We talk about the nullspace of a matrix and the solution space of a system of equations. The null space of a matrix $A$ is the solution space of the system $A\vec x = \vec 0$.

14. Apr 30, 2012

RealUnrealRob

Okay, yeah, check out these two problems.
Determine the basis for, and the solution space of, the following homogenous systems:
1.
-1 + 2 + 0 + 1 = 0
+2 - 4 + 0 - 2 = 0
+3 - 6 + 0 - 3 = 0
-8 + 16 +0 + 8 = 0
2.
-1 + 2 + 0 + 1 = 0
+2 - 4 + 0 - 2 = 0
+3 - 6 + 0 - 3 = 0
-4 + 8 + 0 + 4 = 0

Are these not the same question???

15. Apr 30, 2012

LCKurtz

As written you don't have a homogeneous system of equations. You just have a bunch of false statements.

I explained the difference between a solution space and its basis in post #10.

16. May 3, 2012

RealUnrealRob

Another student told me it was a 'dummy question'. So that's fun.
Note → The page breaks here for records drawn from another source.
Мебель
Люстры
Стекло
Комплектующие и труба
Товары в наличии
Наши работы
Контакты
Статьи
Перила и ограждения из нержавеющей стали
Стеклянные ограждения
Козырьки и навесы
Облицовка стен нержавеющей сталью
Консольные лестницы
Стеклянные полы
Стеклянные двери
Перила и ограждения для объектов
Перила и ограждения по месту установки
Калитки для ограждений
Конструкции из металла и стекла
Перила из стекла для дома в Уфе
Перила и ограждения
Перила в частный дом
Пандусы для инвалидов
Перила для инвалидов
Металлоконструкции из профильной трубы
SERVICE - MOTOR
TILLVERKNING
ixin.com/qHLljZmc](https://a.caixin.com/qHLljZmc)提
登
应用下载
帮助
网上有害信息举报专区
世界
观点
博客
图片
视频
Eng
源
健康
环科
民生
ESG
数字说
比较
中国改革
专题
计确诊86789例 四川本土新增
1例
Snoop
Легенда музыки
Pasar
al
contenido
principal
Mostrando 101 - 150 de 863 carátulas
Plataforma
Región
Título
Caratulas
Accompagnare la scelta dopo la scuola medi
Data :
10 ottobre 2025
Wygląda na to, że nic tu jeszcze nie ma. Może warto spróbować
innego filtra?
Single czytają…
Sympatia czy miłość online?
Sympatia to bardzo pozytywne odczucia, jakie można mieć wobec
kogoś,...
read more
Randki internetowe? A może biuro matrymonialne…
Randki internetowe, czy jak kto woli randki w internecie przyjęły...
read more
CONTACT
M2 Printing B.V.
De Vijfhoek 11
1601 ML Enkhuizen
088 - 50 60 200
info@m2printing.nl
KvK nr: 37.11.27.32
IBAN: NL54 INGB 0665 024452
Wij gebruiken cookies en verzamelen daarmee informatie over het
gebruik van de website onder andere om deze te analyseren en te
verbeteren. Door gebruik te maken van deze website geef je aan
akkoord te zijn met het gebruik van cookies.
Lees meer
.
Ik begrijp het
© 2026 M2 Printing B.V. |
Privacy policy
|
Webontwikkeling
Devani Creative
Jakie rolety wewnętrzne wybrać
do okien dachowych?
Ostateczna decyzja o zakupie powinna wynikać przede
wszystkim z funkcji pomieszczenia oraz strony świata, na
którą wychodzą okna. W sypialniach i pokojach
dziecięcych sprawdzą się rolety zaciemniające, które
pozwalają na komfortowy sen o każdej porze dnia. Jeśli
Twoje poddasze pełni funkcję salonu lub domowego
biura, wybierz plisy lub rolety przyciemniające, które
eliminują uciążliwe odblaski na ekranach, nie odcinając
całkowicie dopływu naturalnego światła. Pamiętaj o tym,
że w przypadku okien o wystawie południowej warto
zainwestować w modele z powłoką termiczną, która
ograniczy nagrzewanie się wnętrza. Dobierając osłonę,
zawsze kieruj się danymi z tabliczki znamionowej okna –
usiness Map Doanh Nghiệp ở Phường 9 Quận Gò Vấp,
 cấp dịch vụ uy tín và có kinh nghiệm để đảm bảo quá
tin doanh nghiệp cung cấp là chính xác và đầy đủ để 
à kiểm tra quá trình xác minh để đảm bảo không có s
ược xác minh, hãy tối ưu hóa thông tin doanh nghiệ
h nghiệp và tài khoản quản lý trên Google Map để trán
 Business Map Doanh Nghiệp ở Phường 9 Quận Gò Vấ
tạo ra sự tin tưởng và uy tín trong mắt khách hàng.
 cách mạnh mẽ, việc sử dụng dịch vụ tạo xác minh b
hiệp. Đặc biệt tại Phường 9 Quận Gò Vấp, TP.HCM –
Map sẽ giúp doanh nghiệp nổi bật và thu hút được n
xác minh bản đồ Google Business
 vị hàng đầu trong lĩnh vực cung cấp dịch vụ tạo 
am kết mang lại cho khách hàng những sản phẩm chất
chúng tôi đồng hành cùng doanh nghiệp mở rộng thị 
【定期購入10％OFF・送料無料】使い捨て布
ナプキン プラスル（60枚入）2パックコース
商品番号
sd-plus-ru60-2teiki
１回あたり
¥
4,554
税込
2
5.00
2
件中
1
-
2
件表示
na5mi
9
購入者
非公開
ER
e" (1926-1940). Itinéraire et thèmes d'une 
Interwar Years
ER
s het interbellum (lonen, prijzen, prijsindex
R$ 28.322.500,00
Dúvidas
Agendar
And that's exactly how the question was written. I believe the variables are implied.

17. May 3, 2012

HallsofIvy

1 -2 0 -1 = 0
2 -4 0 -2 = 0
-4 8 0 4 = 0
-2 4 0 2 = 0
Perhaps the "dummy" part is that this is a "skeleton" of the equations.

Isn't really a "system of equations". I assume you mean something like
$$x_1- 2x_2+ 0x_3- x_4= 0$$
$$2x_1- 4x_2+ 0x_3- 2x_4= 0$$
$$-4x_1+ 8x_2+ 0x_3+ 4x_4= 0$$
$$-2x_1+ 4x_2+ 0x_3+ 2x_4= 0$$
which is the same as the matrix equation
$$\begin{bmatrix}-2 & -4 & 0 & -2 \\ -2 & 4 & 0 & -2 \\ -4 & 8 & 0 & 4 \\ -2 & 4 & 0 & 2\end{bmatrix}\begin{bmatrix}x_1 \\ x_2 \\ x_3 \\ x_4 \end{bmatrix}= \begin{bmatrix}0 \\ 0 \\ 0 \\ 0 \end{bmatrix}$$

One obvious point about this is all those "0"s in the third column- $x_3$ does not appear in the equations and so can be anything.

Row reducing the matrix eventually gives
$$\begin{bmatrix}1 & -2 & 0 & -1 \\ 0 & 0 & 0 & 0 \\ 0 & 0 & 0 & 0 \\ 0 & 0 & 0 & 0\end{bmatrix}$$
which is equivalent to the single equation $x_1- 2x_2- x_4= 0$ which we can solve for $x_1$: $x_1= 2x_2+ x_4$.

That is, any vector satisfying that equation, any vector in the null space, is of the form $<x_1, x_2, x_3, x_4>= <2x_2+ x_4, x_2, x_3, x_4>= x_2<2, 1, 0, 0>+ x_3<0, 0, 1, 0>+ x_4<1, 0, 0, 1>$.